> _What is being asked_
Write out each line of the material exactly as given, and drop the images.

> _Recorded data_
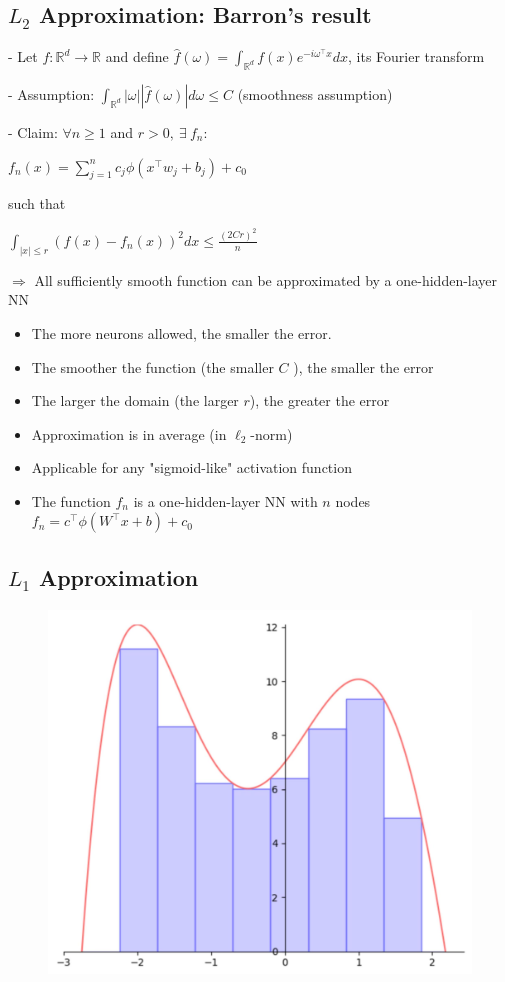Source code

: \subsection*{$L_{2}$ Approximation: Barron's result}
- Let $f: \mathbb{R}^{d} \rightarrow \mathbb{R}$ and define $\hat{f}(\omega)=\int_{\mathbb{R}^{d}} f(x) e^{-i \omega^{\top} x} d x$, its Fourier transform

- Assumption: $\int_{\mathbb{R}^{d}}|\omega||\hat{f}(\omega)| d \omega \leq C$ (smoothness assumption)

- Claim: $\forall n \geq 1$ and $r>0, \ \exists \ f_{n}$:

$
f_{n}(x)=\sum_{j=1}^{n} c_{j} \phi\left(x^{\top} w_{j}+b_{j}\right)+c_{0}
$

such that

$
\int_{|x| \leq r}\left(f(x)-f_{n}(x)\right)^{2} d x \leq \frac{(2 C r)^{2}}{n}
$

$\Rightarrow$ All sufficiently smooth function can be approximated by a one-hidden-layer NN

\begin{itemize}
  \item The more neurons allowed, the smaller the error.
  \item The smoother the function (the smaller $C$ ), the smaller the error
  \item The larger the domain (the larger $r$), the greater the error
  \item Approximation is in average (in $\ell_{2}$-norm)
  \item Applicable for any "sigmoid-like" activation function
  \item The function $f_{n}$ is a one-hidden-layer $\mathrm{NN}$ with $n$ nodes $f_n =c^{\top} \phi\left(W^{\top} x+b\right)+c_{0}$
\end{itemize}

\subsection*{$L_{1}$ Approximation}

\begin{figure} 
  \centering
  \includegraphics[width=0.4\columnwidth]{figures/nn3.jpg}
  \vspace{-10pt}
\end{figure}

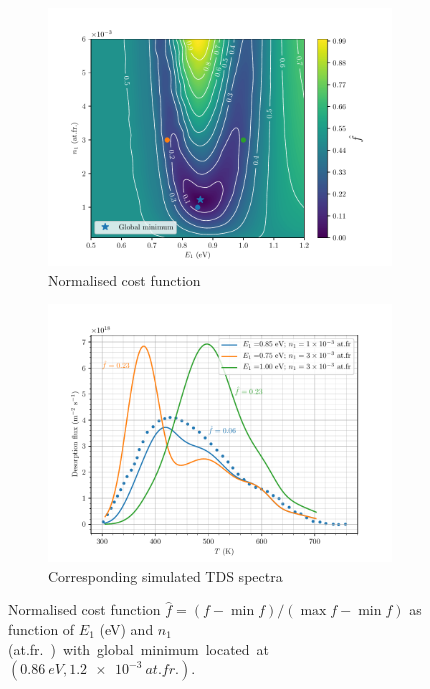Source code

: \begin{figure} [h!]
    \centering
        \begin{subfigure}[t]{0.7\linewidth}
            \centering
            \includegraphics[width=\linewidth]{Figures/Chapter3/Parametric_optimisation/cost_function_2D.pdf}
            \caption{Normalised cost function}
            \label{fig:2D}
        \end{subfigure}
        \begin{subfigure}[t]{0.7\linewidth}
            \centering
            \includegraphics[width=\linewidth]{Figures/Chapter3/Parametric_optimisation/points_on_cost_function.pdf}
            \caption{Corresponding simulated TDS spectra}
            \label{fig:corresponding spectra}
        \end{subfigure}%
    \caption{Normalised cost function $\hat{f} = (f - \min{f})/(\max{f}-\min{f})$ as function of $E_1$ (\si{eV}) and $n_1$ (\si{at.fr.}) with global minimum located at $(\SI{0.86}{eV}, \SI{1.2e-3}{at.fr.})$.}
    \label{fig:cost function}
\end{figure}

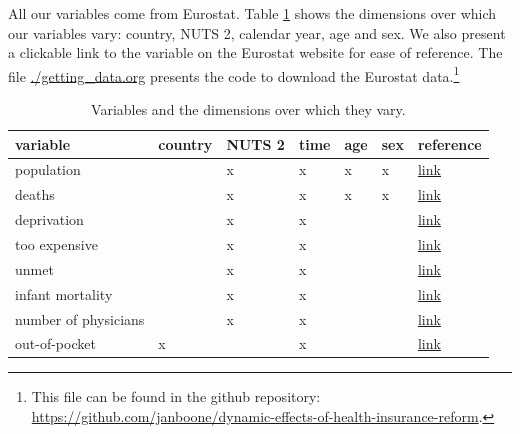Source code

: \documentclass[a4paper,12pt]{article}
\begin{document}
All our variables come from Eurostat. Table \ref{tab:VariablesDimensions} shows the dimensions over which our variables vary: country, NUTS 2, calendar year, age and sex. We also present a clickable link to the variable on the Eurostat website for ease of reference. The file \url{./getting\_data.org} presents the code to download the Eurostat data.\footnote{This file can be found in the github repository: \href{https://github.com/janboone/dynamic-effects-of-health-insurance-reform}{https://github.com/janboone/dynamic-effects-of-health-insurance-reform}.}


\begin{table}[htbp]
\caption{\label{tab:VariablesDimensions}Variables and the dimensions over which they vary.}
\centering
\begin{tabular}{lllllll}
variable & country & NUTS 2 & time & age & sex & reference\\
\hline
population &  & x & x & x & x & \href{https://ec.europa.eu/eurostat/databrowser/view/DEMO\_R\_D2JAN/default/table?lang=en\&category=demo.demopreg}{link}\\
deaths &  & x & x & x & x & \href{https://ec.europa.eu/eurostat/databrowser/view/DEMO\_R\_MAGEC/default/table?lang=en\&category=demo.demomreg}{link}\\
deprivation &  & x & x &  &  & \href{https://ec.europa.eu/eurostat/databrowser/view/tgs00104/default/table?lang=en}{link}\\
too expensive &  & x & x &  &  & \href{https://ec.europa.eu/eurostat/databrowser/view/hlth\_silc\_08\_r/default/table?lang=en}{link}\\
unmet &  & x & x &  &  & \href{https://ec.europa.eu/eurostat/databrowser/view/hlth\_silc\_08\_r/default/table?lang=en}{link}\\
infant mortality &  & x & x &  &  & \href{https://ec.europa.eu/eurostat/databrowser/view/DEMO\_R\_MINFIND/default/table?lang=en\&category=demo.demomreg}{link}\\
number of physicians &  & x & x &  &  & \href{https://ec.europa.eu/eurostat/databrowser/view/hlth\_rs\_physreg/default/table?lang=en\&category=hlth.hlth\_care.hlth\_res.hlth\_staff}{link}\\
out-of-pocket & x &  & x &  &  & \href{https://ec.europa.eu/eurostat/databrowser/view/hlth\_sha11\_hf/default/table?lang=en}{link}\\
\end{tabular}
\end{table}
\end{document}
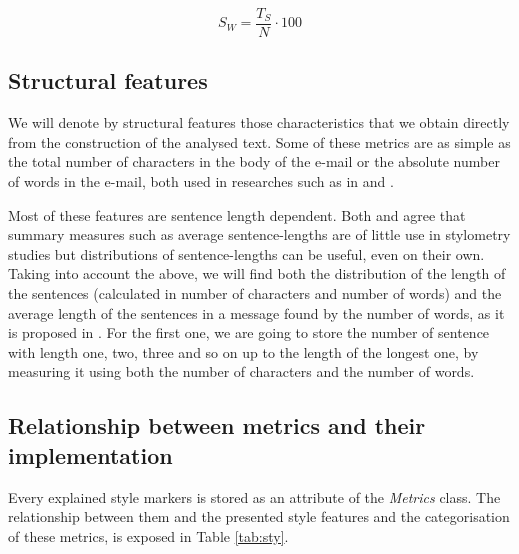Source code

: $$
S_W = \frac{T_S}{N}\cdot 100
$$

\subsection{Structural features}\label{ssect:strucf}

We will denote by structural features those characteristics that we obtain directly from the construction of the analysed text. Some of these metrics are as simple as the total number of characters in the body of the e-mail or the absolute number of words in the e-mail, both used in researches such as in \cite{corney2001identifying} and \cite{ril2014determination}.

Most of these features are sentence length dependent. Both \cite{tallentire1972appraisal} and \cite{kjetsaa1979and} agree that summary measures such as average sentence-lengths are of little use in stylometry studies but distributions of sentence-lengths can be useful, even on their own. Taking into account the above, we will find both the distribution of the length of the sentences (calculated in number of characters and number of words) and the average length of the sentences in a message found by the number of words, as it is proposed in \cite{corney2001identifying}. For the first one, we are going to store the number of sentence with length one, two, three and so on up to the length of the longest one, by measuring it  using both the number of characters and the number of words.

\subsection{Relationship between metrics and their implementation}\label{ssect:relmet}
Every explained style markers is stored as an attribute of the \textit{Metrics} class. The relationship between them and the presented style features and the categorisation of these metrics, is exposed in Table \ref{tab:sty}.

> _Solution_
Source code

: \subsection*{$L_{2}$ Approximation: Barron's result}
- Let $f: \mathbb{R}^{d} \rightarrow \mathbb{R}$ and define $\hat{f}(\omega)=\int_{\mathbb{R}^{d}} f(x) e^{-i \omega^{\top} x} d x$, its Fourier transform

- Assumption: $\int_{\mathbb{R}^{d}}|\omega||\hat{f}(\omega)| d \omega \leq C$ (smoothness assumption)

- Claim: $\forall n \geq 1$ and $r>0, \ \exists \ f_{n}$:

$
f_{n}(x)=\sum_{j=1}^{n} c_{j} \phi\left(x^{\top} w_{j}+b_{j}\right)+c_{0}
$

such that

$
\int_{|x| \leq r}\left(f(x)-f_{n}(x)\right)^{2} d x \leq \frac{(2 C r)^{2}}{n}
$

$\Rightarrow$ All sufficiently smooth function can be approximated by a one-hidden-layer NN

\begin{itemize}
  \item The more neurons allowed, the smaller the error.
  \item The smoother the function (the smaller $C$ ), the smaller the error
  \item The larger the domain (the larger $r$), the greater the error
  \item Approximation is in average (in $\ell_{2}$-norm)
  \item Applicable for any "sigmoid-like" activation function
  \item The function $f_{n}$ is a one-hidden-layer $\mathrm{NN}$ with $n$ nodes $f_n =c^{\top} \phi\left(W^{\top} x+b\right)+c_{0}$
\end{itemize}

\subsection*{$L_{1}$ Approximation}

\begin{figure} 
  \centering
  \includegraphics[width=0.4\columnwidth]{figures/nn3.jpg}
  \vspace{-10pt}
\end{figure}

Source code

: \begin{figure} [h!]
    \centering
        \begin{subfigure}[t]{0.7\linewidth}
            \centering
            \includegraphics[width=\linewidth]{Figures/Chapter3/Parametric_optimisation/cost_function_2D.pdf}
            \caption{Normalised cost function}
            \label{fig:2D}
        \end{subfigure}
        \begin{subfigure}[t]{0.7\linewidth}
            \centering
            \includegraphics[width=\linewidth]{Figures/Chapter3/Parametric_optimisation/points_on_cost_function.pdf}
            \caption{Corresponding simulated TDS spectra}
            \label{fig:corresponding spectra}
        \end{subfigure}%
    \caption{Normalised cost function $\hat{f} = (f - \min{f})/(\max{f}-\min{f})$ as function of $E_1$ (\si{eV}) and $n_1$ (\si{at.fr.}) with global minimum located at $(\SI{0.86}{eV}, \SI{1.2e-3}{at.fr.})$.}
    \label{fig:cost function}
\end{figure}

Source code

: \documentclass[a4paper,12pt]{article}
\begin{document}
All our variables come from Eurostat. Table \ref{tab:VariablesDimensions} shows the dimensions over which our variables vary: country, NUTS 2, calendar year, age and sex. We also present a clickable link to the variable on the Eurostat website for ease of reference. The file \url{./getting\_data.org} presents the code to download the Eurostat data.\footnote{This file can be found in the github repository: \href{https://github.com/janboone/dynamic-effects-of-health-insurance-reform}{https://github.com/janboone/dynamic-effects-of-health-insurance-reform}.}


\begin{table}[htbp]
\caption{\label{tab:VariablesDimensions}Variables and the dimensions over which they vary.}
\centering
\begin{tabular}{lllllll}
variable & country & NUTS 2 & time & age & sex & reference\\
\hline
population &  & x & x & x & x & \href{https://ec.europa.eu/eurostat/databrowser/view/DEMO\_R\_D2JAN/default/table?lang=en\&category=demo.demopreg}{link}\\
deaths &  & x & x & x & x & \href{https://ec.europa.eu/eurostat/databrowser/view/DEMO\_R\_MAGEC/default/table?lang=en\&category=demo.demomreg}{link}\\
deprivation &  & x & x &  &  & \href{https://ec.europa.eu/eurostat/databrowser/view/tgs00104/default/table?lang=en}{link}\\
too expensive &  & x & x &  &  & \href{https://ec.europa.eu/eurostat/databrowser/view/hlth\_silc\_08\_r/default/table?lang=en}{link}\\
unmet &  & x & x &  &  & \href{https://ec.europa.eu/eurostat/databrowser/view/hlth\_silc\_08\_r/default/table?lang=en}{link}\\
infant mortality &  & x & x &  &  & \href{https://ec.europa.eu/eurostat/databrowser/view/DEMO\_R\_MINFIND/default/table?lang=en\&category=demo.demomreg}{link}\\
number of physicians &  & x & x &  &  & \href{https://ec.europa.eu/eurostat/databrowser/view/hlth\_rs\_physreg/default/table?lang=en\&category=hlth.hlth\_care.hlth\_res.hlth\_staff}{link}\\
out-of-pocket & x &  & x &  &  & \href{https://ec.europa.eu/eurostat/databrowser/view/hlth\_sha11\_hf/default/table?lang=en}{link}\\
\end{tabular}
\end{table}
\end{document}
Source code

: $$
S_W = \frac{T_S}{N}\cdot 100
$$

\subsection{Structural features}\label{ssect:strucf}

We will denote by structural features those characteristics that we obtain directly from the construction of the analysed text. Some of these metrics are as simple as the total number of characters in the body of the e-mail or the absolute number of words in the e-mail, both used in researches such as in \cite{corney2001identifying} and \cite{ril2014determination}.

Most of these features are sentence length dependent. Both \cite{tallentire1972appraisal} and \cite{kjetsaa1979and} agree that summary measures such as average sentence-lengths are of little use in stylometry studies but distributions of sentence-lengths can be useful, even on their own. Taking into account the above, we will find both the distribution of the length of the sentences (calculated in number of characters and number of words) and the average length of the sentences in a message found by the number of words, as it is proposed in \cite{corney2001identifying}. For the first one, we are going to store the number of sentence with length one, two, three and so on up to the length of the longest one, by measuring it  using both the number of characters and the number of words.

\subsection{Relationship between metrics and their implementation}\label{ssect:relmet}
Every explained style markers is stored as an attribute of the \textit{Metrics} class. The relationship between them and the presented style features and the categorisation of these metrics, is exposed in Table \ref{tab:sty}.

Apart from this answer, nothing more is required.